* EXERCISE DETAILS: Write the data below out exactly as it stands. Do not include the pictures.

* PROVIDED DATA:
※
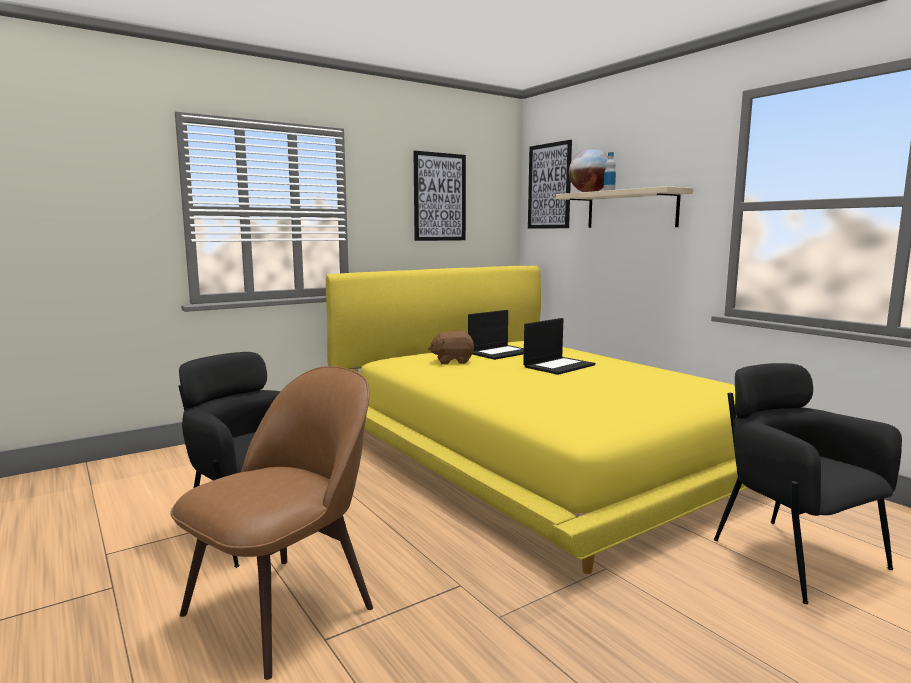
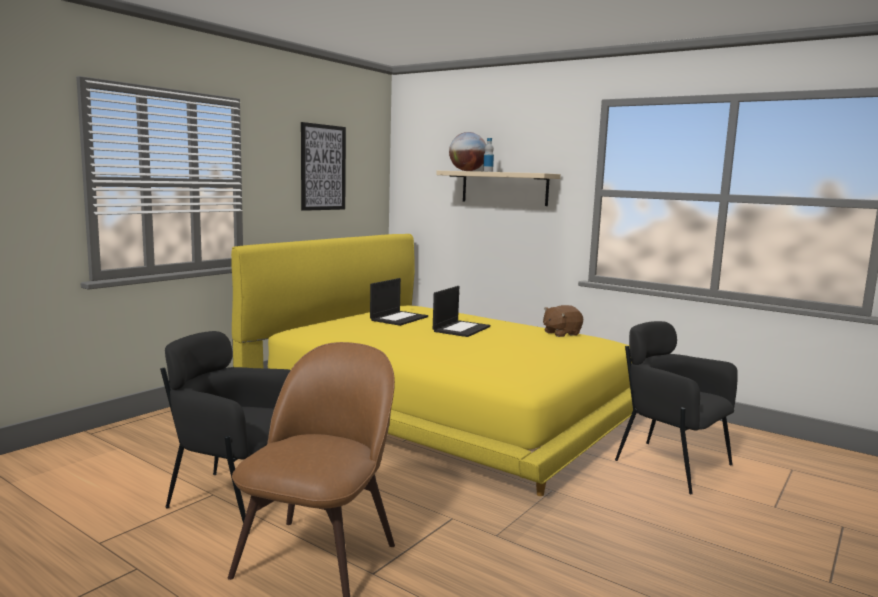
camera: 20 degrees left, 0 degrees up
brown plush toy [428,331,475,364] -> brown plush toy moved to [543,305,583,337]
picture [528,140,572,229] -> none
※
* YOUR SOLUTION:
camera: 20 degrees left, 0 degrees up
brown plush toy [428,331,475,364] -> brown plush toy moved to [543,305,583,337]
picture [528,140,572,229] -> none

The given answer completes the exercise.